What you need to do: Every line in the entries that holds "hematoxylin" should be identified and copied.

Extracted entries:
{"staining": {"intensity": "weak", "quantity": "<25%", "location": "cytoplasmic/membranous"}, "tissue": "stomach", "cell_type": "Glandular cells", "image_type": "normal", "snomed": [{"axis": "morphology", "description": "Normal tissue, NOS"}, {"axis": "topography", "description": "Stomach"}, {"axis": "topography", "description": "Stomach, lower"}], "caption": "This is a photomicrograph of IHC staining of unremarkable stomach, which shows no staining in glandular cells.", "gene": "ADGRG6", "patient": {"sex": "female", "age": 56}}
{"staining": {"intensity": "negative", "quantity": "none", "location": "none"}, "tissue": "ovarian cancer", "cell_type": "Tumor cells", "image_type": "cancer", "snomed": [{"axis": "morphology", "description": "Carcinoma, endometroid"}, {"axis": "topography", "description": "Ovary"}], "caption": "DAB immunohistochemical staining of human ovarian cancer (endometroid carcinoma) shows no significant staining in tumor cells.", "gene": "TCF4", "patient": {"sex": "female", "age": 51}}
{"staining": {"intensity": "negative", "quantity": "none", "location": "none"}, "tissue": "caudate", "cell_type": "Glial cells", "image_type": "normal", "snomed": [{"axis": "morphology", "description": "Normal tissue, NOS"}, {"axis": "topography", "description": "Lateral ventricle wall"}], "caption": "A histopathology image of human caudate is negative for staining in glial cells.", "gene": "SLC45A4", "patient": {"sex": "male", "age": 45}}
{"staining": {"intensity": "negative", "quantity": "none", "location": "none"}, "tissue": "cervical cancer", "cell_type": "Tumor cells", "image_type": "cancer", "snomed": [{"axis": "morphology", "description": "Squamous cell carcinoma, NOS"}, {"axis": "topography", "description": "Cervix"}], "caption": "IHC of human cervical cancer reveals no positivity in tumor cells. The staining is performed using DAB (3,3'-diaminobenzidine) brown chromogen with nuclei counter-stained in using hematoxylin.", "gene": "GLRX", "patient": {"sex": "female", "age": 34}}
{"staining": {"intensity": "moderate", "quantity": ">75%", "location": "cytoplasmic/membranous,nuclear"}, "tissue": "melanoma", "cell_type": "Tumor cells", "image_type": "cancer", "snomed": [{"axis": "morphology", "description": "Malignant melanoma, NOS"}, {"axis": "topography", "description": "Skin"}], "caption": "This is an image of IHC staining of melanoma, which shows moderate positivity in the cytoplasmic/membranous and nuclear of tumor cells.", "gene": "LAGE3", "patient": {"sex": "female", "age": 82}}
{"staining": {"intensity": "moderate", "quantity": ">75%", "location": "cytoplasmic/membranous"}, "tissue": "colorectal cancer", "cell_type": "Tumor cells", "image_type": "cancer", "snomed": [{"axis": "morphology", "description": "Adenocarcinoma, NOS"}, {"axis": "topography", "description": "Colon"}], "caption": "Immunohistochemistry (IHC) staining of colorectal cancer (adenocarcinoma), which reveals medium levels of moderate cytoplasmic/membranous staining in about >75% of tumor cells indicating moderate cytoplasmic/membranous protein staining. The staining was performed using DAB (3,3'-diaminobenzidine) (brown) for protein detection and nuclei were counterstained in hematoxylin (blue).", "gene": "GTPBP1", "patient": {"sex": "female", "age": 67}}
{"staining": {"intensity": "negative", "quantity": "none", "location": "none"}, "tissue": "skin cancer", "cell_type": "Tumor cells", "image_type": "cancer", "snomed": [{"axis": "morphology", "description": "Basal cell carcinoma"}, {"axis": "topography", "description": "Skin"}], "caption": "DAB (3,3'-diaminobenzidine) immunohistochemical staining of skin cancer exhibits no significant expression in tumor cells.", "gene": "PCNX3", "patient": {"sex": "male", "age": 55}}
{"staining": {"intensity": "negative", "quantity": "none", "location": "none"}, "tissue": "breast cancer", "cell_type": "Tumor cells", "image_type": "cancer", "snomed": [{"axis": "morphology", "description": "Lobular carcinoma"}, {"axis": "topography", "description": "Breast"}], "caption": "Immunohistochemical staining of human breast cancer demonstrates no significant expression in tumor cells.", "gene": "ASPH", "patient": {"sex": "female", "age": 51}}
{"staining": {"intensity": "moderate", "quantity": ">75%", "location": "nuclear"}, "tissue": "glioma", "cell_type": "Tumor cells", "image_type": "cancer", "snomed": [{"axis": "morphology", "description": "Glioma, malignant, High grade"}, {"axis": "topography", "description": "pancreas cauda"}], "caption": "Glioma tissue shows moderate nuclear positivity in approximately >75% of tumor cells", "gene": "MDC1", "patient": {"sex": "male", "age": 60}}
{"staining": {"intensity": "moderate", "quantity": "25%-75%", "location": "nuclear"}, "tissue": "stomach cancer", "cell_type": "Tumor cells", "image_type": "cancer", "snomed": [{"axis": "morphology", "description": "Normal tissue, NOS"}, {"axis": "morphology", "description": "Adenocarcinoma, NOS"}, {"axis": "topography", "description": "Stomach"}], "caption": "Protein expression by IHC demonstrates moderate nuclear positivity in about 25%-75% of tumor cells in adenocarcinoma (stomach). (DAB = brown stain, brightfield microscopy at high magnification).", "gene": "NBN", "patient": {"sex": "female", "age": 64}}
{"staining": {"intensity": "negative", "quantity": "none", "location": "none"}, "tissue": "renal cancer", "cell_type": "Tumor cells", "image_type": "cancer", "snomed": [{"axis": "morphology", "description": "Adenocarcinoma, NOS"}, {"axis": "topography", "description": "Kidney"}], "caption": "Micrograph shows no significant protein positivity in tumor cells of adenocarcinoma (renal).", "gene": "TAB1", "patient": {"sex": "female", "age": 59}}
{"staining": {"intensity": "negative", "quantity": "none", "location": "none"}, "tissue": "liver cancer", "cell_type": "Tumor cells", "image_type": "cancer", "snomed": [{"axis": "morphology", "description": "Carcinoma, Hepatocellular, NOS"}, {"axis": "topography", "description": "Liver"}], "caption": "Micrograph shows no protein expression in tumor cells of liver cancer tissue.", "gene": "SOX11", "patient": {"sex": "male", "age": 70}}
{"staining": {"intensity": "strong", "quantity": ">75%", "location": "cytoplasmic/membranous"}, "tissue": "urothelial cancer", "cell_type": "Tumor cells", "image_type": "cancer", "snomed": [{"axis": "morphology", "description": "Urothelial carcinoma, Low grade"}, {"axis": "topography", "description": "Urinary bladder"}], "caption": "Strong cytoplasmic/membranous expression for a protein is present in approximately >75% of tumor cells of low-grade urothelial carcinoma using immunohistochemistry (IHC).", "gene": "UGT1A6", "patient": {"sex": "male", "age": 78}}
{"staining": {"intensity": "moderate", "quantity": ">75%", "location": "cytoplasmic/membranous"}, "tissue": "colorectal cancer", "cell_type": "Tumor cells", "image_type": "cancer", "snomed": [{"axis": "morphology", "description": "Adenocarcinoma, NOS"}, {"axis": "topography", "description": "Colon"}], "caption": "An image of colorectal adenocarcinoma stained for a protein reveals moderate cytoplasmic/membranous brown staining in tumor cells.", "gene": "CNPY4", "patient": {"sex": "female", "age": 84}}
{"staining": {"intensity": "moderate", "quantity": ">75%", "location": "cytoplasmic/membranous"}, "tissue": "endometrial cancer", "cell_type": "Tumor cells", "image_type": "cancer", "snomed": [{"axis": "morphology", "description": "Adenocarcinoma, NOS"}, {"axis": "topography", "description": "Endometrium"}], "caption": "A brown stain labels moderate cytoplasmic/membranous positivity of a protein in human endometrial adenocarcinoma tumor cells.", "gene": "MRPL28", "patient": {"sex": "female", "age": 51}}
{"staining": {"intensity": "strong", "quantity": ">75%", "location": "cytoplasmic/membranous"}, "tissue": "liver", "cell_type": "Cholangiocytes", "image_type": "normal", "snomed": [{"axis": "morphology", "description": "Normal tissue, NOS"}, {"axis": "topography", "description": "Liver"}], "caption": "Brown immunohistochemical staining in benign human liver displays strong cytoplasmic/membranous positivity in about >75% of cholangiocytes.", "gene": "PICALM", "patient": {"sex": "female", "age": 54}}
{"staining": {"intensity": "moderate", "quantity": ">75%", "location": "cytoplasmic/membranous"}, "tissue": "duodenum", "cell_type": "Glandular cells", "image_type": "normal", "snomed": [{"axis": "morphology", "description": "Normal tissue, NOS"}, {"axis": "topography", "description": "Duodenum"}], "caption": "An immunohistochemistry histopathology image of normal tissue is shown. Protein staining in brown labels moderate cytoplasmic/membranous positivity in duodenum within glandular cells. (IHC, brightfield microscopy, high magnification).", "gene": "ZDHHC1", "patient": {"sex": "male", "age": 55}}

Reply to the exercise:
{"staining": {"intensity": "negative", "quantity": "none", "location": "none"}, "tissue": "cervical cancer", "cell_type": "Tumor cells", "image_type": "cancer", "snomed": [{"axis": "morphology", "description": "Squamous cell carcinoma, NOS"}, {"axis": "topography", "description": "Cervix"}], "caption": "IHC of human cervical cancer reveals no positivity in tumor cells. The staining is performed using DAB (3,3'-diaminobenzidine) brown chromogen with nuclei counter-stained in using hematoxylin.", "gene": "GLRX", "patient": {"sex": "female", "age": 34}}
{"staining": {"intensity": "moderate", "quantity": ">75%", "location": "cytoplasmic/membranous"}, "tissue": "colorectal cancer", "cell_type": "Tumor cells", "image_type": "cancer", "snomed": [{"axis": "morphology", "description": "Adenocarcinoma, NOS"}, {"axis": "topography", "description": "Colon"}], "caption": "Immunohistochemistry (IHC) staining of colorectal cancer (adenocarcinoma), which reveals medium levels of moderate cytoplasmic/membranous staining in about >75% of tumor cells indicating moderate cytoplasmic/membranous protein staining. The staining was performed using DAB (3,3'-diaminobenzidine) (brown) for protein detection and nuclei were counterstained in hematoxylin (blue).", "gene": "GTPBP1", "patient": {"sex": "female", "age": 67}}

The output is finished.